Tuesday, May 11, 2010

marcuse: silence the right

Excerpts from Herbert Marcuse's essay "Repressive Tolerance".

Within the framework of such a social structure, tolerance can be safely practiced and proclaimed. It is of two kinds: (i) the passive toleration of entrenched and established attitudes and ideas even if their damaging effect on man and nature is evident, and (2) the active, official tolerance granted to the Right as well as to the Left, to movements of aggression as well as to movements of peace, to the party of hate as well as to that of humanity

I guess it's pretty plain that he considered the right to be the "movements of aggression" and the "party of hate".

Surely, no government can be expected to foster its own subversion, but in a democracy such a right is vested in the people (i.e. in the majority of the people). This means that the ways should not be blocked on which a subversive majority could develop, and if they are blocked by organized repression and indoctrination, their reopening may require apparently undemocratic means. They would include the withdrawal of toleration of speech and assembly from groups and movements which promote aggressive policies, armament, chauvinism, discrimination on the grounds of race and religion, or which oppose the extension of public services, social security, medical care, etc. (

And we see where he is going--some people's rights to speak and assemble should not be tolerated. How odd, that though this essay was written in the 1960s, he should say that "withdrawal of toleration" should be exercised against those who "oppose the extension of...medical care". We saw something like that happen not too long ago, and indeed is still happening.

The comparative evaluation in terms of the number of victims is the quantifying approach which reveals the man-made horror throughout history that made violence a necessity. In terms of historical function, there is a difference between revolutionary and reactionary violence, between violence practiced by the oppressed and by the oppressors. In terms of ethics, both forms of violence are inhuman and evil--but since when is history made in accordance with ethical standards? To start applying them at the point where the oppressed rebel against the oppressors, the have-nots against the haves is serving the cause of actual violence by weakening the protest against it.

Again, something we're seeing today, but in an even more telling way. The left almost can't have any sort of rally or gathering without it degenerating into violence--attacking law enforcement, attacking those who speak out against them. But those on the right, who gather in peaceful and responsible ways, are labelled the violent ones.

See, as well, how some supposedly life-affirming liberals of a religious bent came down in favor of the current US President during the presidential campaign, even though the candidate was not only pro-abortion, but also pro-infanticide. Perhaps this was not so much an affirmation of the pro-abortion position as it was turning a blind eye, yet that blind eye was turned upon the unborn victims, and they rejoiced and largely still do in this administration.

Here is a bit more Marcuse writes about that.

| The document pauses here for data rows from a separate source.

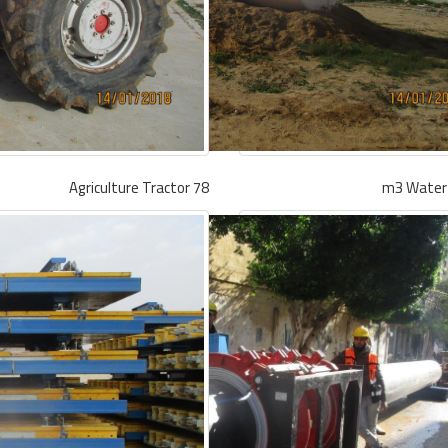
Agriculture Tractor 78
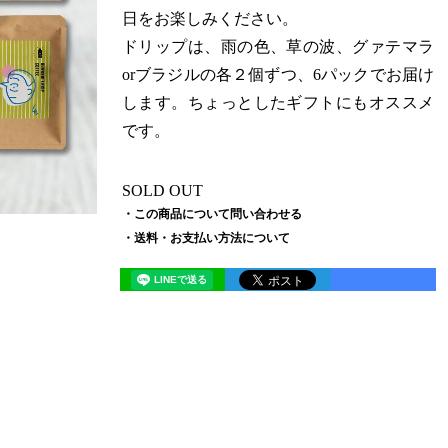
日をお楽しみください。
ドリップは、雨の色、草の波、グァテマラ
orブラジルの各２個ずつ、6パックでお届け
します。ちょっとしたギフトにもオススメ
です。
SOLD OUT
この商品について問い合わせる
送料・お支払い方法について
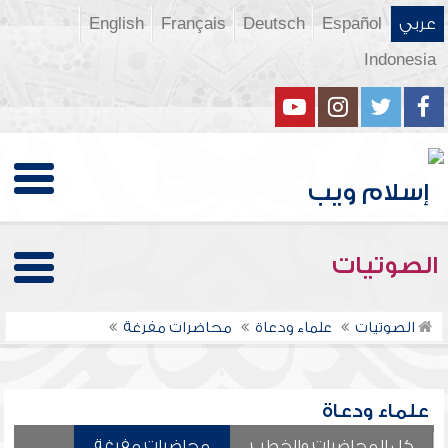
عربي
Español
Deutsch
Français
English
Indonesia
الصوتيات
الصوتيات
علماء ودعاة
محاضرات مفرغة
علماء ودعاة
كل المحاضرات والخطب
محاضرات مفرغة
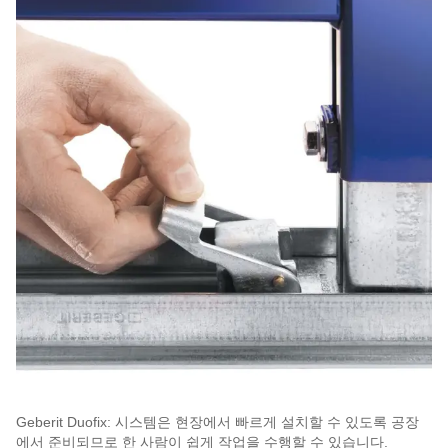
Geberit Duofix: 시스템은 현장에서 빠르게 설치할 수 있도록 공장
에서 준비되므로 한 사람이 쉽게 작업을 수행할 수 있습니다.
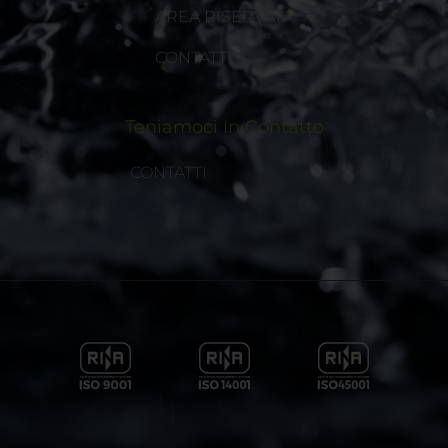
AREA RISERVATA
CONTATTI
Teniamoci In Contatto
CONTATTI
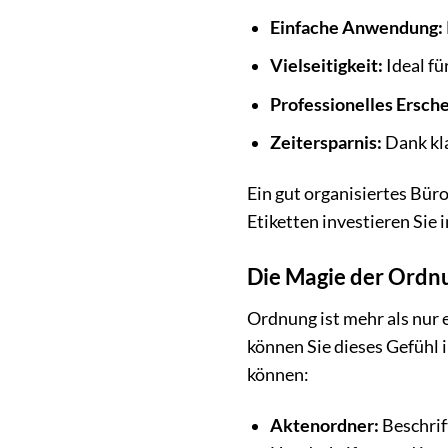
Einfache Anwendung:
Vielseitigkeit:
Ideal fü
Professionelles Ersche
Zeitersparnis:
Dank kla
Ein gut organisiertes Büro
Etiketten investieren Sie
Die Magie der Ordnu
Ordnung ist mehr als nur e
können Sie dieses Gefühl i
können:
Aktenordner:
Beschrif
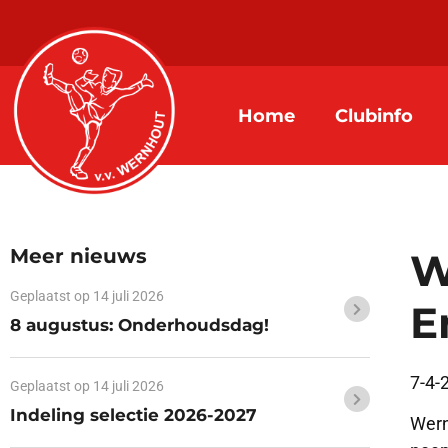
Home
Clubinfo
Meer nieuws
W
Geplaatst op
14 juli 2026
E
8 augustus: Onderhoudsdag!
7-4-
Geplaatst op
14 juli 2026
Indeling selectie 2026-2027
Wern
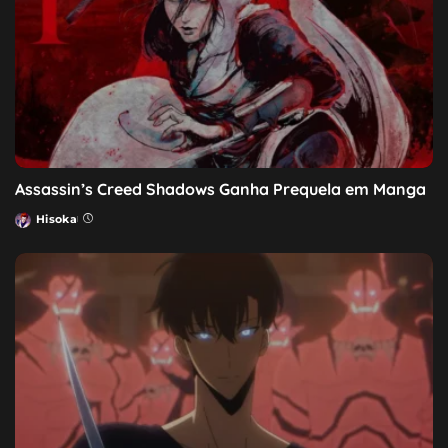
Assassin’s Creed Shadows Ganha Prequela em Manga
Hisoka
Posted
by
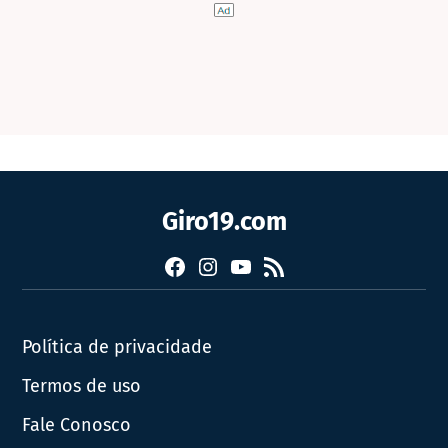
Giro19.com
Facebook
Instagram
YouTube
RSS
Política de privacidade
Termos de uso
Fale Conosco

With respect to historical violence emanating from among ruling classes, no such relation to progress seems to obtain. The long series of dynastic and imperialist wars, the liquidation of Spartacus in Germany in 1919, Fascism and Nazism did not break but rather tightened and streamlined the continuum of suppression. I said emanating 'from among ruling classes': to be sure, there is hardly any organized violence from above that does not mobilize and activate mass support from below; the decisive question is, on behalf of and in the interest of which groups and institutions is such violence released? And the answer is not necessarily ex post: in the historical examples just mentioned, it could be and was anticipated whether the movement would serve the revamping of the old order or the emergence of the new.

This is one reason why I don't trust the peaceniks on the left. While some may genuinely be pacifists, I suspect most are not; rather, as they have shown in the past, they will use violence when they think it will serve their ends. Or, more likely, simply because they want to. One need only note that the former domestic terrorist, Bill Ayers, is a current hero.

The question, who is qualified to make all these distinctions, definitions, identifications for the society as a whole, has now one logical answer, namely, everyone 'in the maturity of his faculties' as a human being, everyone who has learned to think rationally and autonomously.

We're getting closer to the point. Here, we are told that only those of certain opinions are considered qualified to run society. Since Marcuse was a Marxist, one need not made a difficult guess what kinds of opinions make one 'qualified'.

Liberating tolerance, then, would mean intolerance against movements from the Right and toleration of movements from the Left. As to the scope of this tolerance and intolerance: ... it would extend to the stage of action as well as of discussion and propaganda, of deed as well as of word.

And here, I think, we have the main point of the whole mess--the left should silence the right by any means necessary. Instead of having a free exchange of ideas with people deciding for themselves, instead of freedom of speech for all, freedoms should be taken away from the right.

Despite the lack of foul language in this essay, I consider it hate speech of the worst sort.